[Task brief]: Reproduce nothing but the lines from the one with "Can you trace" down to the last line of the data below.

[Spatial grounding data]
------

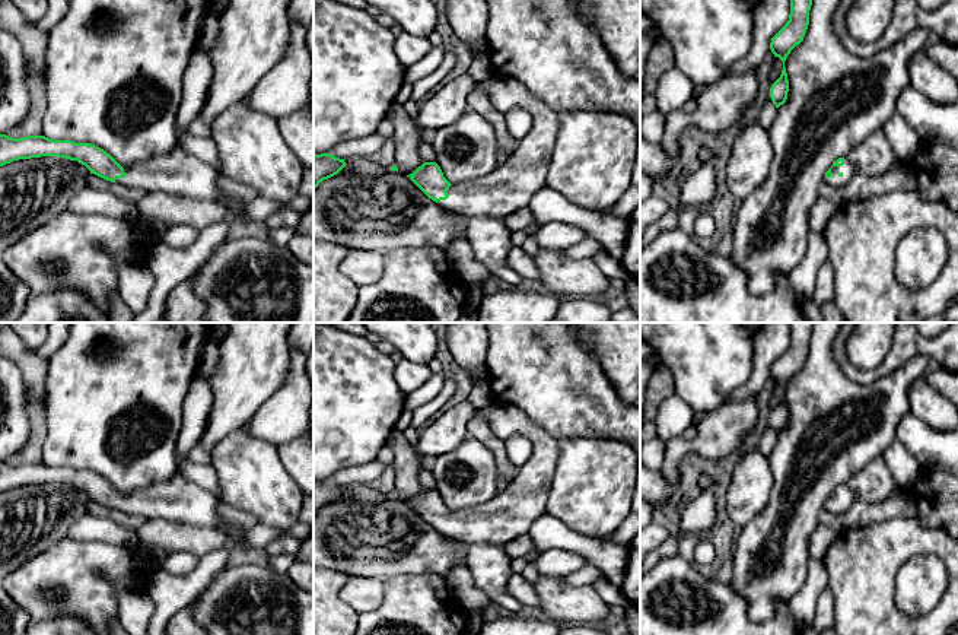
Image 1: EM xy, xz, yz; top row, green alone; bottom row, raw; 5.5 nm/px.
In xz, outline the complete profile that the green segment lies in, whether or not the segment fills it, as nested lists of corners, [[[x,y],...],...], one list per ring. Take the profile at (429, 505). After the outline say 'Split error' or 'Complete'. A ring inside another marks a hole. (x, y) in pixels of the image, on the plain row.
[[[494,400],[480,415],[497,438],[519,435],[532,444],[529,460],[513,480],[491,501],[468,511],[451,511],[436,489],[424,489],[407,504],[449,540],[505,546],[528,534],[532,523],[545,512],[560,455],[558,439],[515,404]]]. Split error

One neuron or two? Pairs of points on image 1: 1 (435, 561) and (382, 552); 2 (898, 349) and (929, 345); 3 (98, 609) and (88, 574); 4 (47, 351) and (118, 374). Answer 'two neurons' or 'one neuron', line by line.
1: one neuron
2: one neuron
3: one neuron
4: two neurons

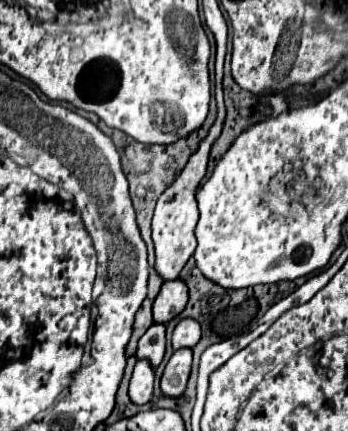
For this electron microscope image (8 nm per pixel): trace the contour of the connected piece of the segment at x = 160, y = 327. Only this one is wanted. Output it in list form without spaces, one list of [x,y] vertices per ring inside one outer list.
[[[152,324],[138,342],[136,358],[148,358],[156,368],[164,358],[164,346],[166,346],[164,330],[166,330],[164,324]]]

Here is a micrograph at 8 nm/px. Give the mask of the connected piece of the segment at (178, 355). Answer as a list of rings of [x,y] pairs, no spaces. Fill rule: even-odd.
[[[182,348],[172,354],[172,358],[166,364],[166,370],[162,374],[160,386],[164,396],[180,396],[186,388],[188,376],[190,376],[190,364],[192,364],[192,350]]]

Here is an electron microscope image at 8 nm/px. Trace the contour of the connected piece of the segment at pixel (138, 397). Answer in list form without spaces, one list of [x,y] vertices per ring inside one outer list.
[[[136,362],[130,378],[130,400],[138,406],[150,402],[152,386],[154,386],[154,368],[150,366],[150,362]]]

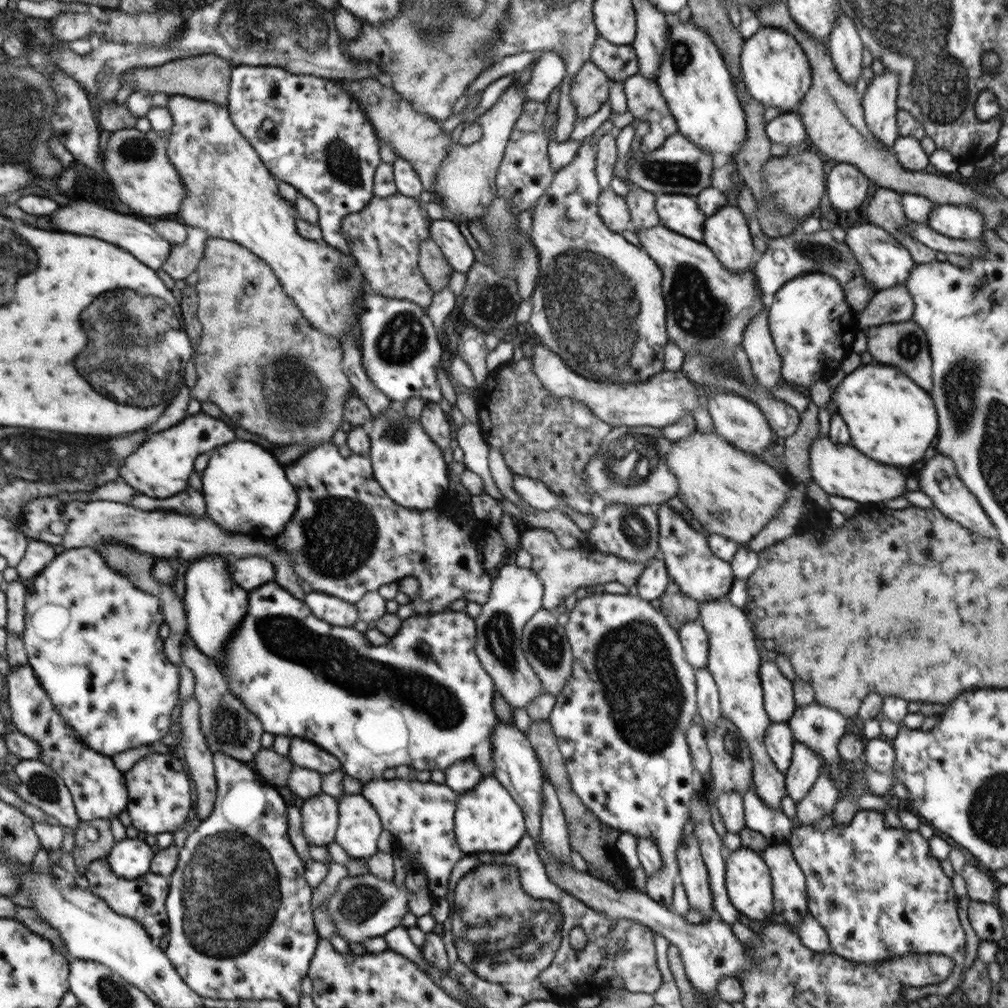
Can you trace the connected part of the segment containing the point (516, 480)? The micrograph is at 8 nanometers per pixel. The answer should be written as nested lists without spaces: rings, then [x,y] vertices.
[[[512,474],[512,488],[530,507],[544,512],[562,511],[567,506],[560,497],[550,491],[548,486],[544,485],[544,482],[520,476],[520,474]]]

------

[Solution for this problem]:
Can you trace the connected part of the segment containing the point (516, 480)? The micrograph is at 8 nanometers per pixel. The answer should be written as nested lists without spaces: rings, then [x,y] vertices.
[[[512,474],[512,488],[530,507],[544,512],[562,511],[567,506],[560,497],[550,491],[548,486],[544,485],[544,482],[520,476],[520,474]]]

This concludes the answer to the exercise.